* [Try it]
Given the records below, pull every line with the word "Arcimboldi" into the answer.

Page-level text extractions

..........

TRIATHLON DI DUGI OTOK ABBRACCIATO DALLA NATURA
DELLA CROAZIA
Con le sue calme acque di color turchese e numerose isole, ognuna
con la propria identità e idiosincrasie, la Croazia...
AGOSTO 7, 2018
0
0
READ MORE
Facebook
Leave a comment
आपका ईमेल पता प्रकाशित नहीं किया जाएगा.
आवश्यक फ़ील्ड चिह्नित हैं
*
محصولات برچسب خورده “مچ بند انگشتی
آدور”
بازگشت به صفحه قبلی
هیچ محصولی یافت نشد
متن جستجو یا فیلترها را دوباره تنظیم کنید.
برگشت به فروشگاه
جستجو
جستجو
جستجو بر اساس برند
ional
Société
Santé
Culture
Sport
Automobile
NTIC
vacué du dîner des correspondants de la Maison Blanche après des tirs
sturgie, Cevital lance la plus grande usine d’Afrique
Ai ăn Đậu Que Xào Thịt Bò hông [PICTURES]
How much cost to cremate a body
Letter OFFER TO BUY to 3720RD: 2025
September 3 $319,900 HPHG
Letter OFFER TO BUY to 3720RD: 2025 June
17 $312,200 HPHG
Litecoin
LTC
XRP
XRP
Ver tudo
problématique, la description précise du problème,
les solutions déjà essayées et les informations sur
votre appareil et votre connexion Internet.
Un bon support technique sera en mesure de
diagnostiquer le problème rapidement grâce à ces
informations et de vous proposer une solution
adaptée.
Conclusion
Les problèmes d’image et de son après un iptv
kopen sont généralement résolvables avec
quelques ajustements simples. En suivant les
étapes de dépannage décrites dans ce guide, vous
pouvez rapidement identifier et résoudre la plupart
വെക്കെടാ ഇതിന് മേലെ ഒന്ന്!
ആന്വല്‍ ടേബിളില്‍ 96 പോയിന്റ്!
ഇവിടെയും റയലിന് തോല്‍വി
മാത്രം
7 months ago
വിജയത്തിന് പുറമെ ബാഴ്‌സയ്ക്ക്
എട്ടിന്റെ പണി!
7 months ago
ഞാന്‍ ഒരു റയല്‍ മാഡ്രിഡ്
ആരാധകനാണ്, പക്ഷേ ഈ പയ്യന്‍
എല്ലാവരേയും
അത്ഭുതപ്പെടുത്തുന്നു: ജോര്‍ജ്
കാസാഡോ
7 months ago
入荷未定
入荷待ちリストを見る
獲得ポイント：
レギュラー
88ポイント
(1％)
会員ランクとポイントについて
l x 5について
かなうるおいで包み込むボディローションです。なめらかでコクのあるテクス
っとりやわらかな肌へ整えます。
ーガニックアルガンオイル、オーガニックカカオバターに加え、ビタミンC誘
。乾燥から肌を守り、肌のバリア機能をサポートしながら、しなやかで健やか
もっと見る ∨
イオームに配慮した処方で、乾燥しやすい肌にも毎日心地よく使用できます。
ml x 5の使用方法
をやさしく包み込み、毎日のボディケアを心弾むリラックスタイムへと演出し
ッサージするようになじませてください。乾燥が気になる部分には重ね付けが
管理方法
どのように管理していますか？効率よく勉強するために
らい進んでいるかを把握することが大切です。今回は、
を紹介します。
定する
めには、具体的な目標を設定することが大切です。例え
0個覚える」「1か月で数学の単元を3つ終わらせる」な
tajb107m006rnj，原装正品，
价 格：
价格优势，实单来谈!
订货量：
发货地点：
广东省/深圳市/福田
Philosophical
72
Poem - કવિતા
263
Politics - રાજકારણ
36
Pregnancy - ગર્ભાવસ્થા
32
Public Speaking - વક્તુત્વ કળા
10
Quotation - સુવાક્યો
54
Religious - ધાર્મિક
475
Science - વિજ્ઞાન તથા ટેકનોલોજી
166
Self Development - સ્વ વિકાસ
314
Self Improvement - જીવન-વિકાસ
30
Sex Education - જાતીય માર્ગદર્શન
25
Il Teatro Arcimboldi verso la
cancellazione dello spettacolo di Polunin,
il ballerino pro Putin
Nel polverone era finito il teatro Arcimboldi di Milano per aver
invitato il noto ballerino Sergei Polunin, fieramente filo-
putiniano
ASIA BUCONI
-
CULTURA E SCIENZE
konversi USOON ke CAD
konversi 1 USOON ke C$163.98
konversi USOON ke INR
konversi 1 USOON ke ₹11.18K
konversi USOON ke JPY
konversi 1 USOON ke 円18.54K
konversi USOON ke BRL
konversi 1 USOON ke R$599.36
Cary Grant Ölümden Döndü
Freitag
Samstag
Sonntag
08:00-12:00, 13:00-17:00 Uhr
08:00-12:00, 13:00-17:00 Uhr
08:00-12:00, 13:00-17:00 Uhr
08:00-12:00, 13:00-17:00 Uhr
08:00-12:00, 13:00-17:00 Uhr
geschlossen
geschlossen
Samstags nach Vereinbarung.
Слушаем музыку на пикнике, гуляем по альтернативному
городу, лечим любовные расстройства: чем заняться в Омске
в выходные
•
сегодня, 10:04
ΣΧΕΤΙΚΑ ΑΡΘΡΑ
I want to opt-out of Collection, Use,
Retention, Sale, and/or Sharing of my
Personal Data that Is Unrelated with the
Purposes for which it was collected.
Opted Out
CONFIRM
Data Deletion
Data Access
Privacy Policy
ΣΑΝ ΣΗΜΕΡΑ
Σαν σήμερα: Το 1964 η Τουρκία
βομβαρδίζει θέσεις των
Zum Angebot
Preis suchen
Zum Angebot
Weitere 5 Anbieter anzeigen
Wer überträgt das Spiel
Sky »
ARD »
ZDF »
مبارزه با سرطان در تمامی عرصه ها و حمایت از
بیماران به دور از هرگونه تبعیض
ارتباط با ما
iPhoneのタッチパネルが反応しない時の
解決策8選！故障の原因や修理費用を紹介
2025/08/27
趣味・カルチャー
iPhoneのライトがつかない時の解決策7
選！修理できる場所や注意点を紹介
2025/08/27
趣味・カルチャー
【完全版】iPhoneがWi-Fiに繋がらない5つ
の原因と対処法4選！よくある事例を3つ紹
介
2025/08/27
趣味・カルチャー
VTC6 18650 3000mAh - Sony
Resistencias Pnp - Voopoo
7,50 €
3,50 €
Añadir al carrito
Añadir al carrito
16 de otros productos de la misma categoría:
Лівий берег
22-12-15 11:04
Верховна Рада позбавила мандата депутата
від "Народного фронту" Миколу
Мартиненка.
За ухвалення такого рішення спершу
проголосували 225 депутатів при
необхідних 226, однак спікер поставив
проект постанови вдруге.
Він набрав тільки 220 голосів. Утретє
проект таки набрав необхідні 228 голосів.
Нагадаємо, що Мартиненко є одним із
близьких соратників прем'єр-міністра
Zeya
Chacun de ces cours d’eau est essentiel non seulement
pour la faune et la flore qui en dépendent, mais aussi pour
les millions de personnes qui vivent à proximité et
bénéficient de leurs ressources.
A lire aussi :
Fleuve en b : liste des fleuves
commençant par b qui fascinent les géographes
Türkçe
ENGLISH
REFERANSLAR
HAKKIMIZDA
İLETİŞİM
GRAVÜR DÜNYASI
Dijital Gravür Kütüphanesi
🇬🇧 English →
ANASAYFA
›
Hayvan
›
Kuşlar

..........

* [Written solution]
Il Teatro Arcimboldi verso la
Nel polverone era finito il teatro Arcimboldi di Milano per aver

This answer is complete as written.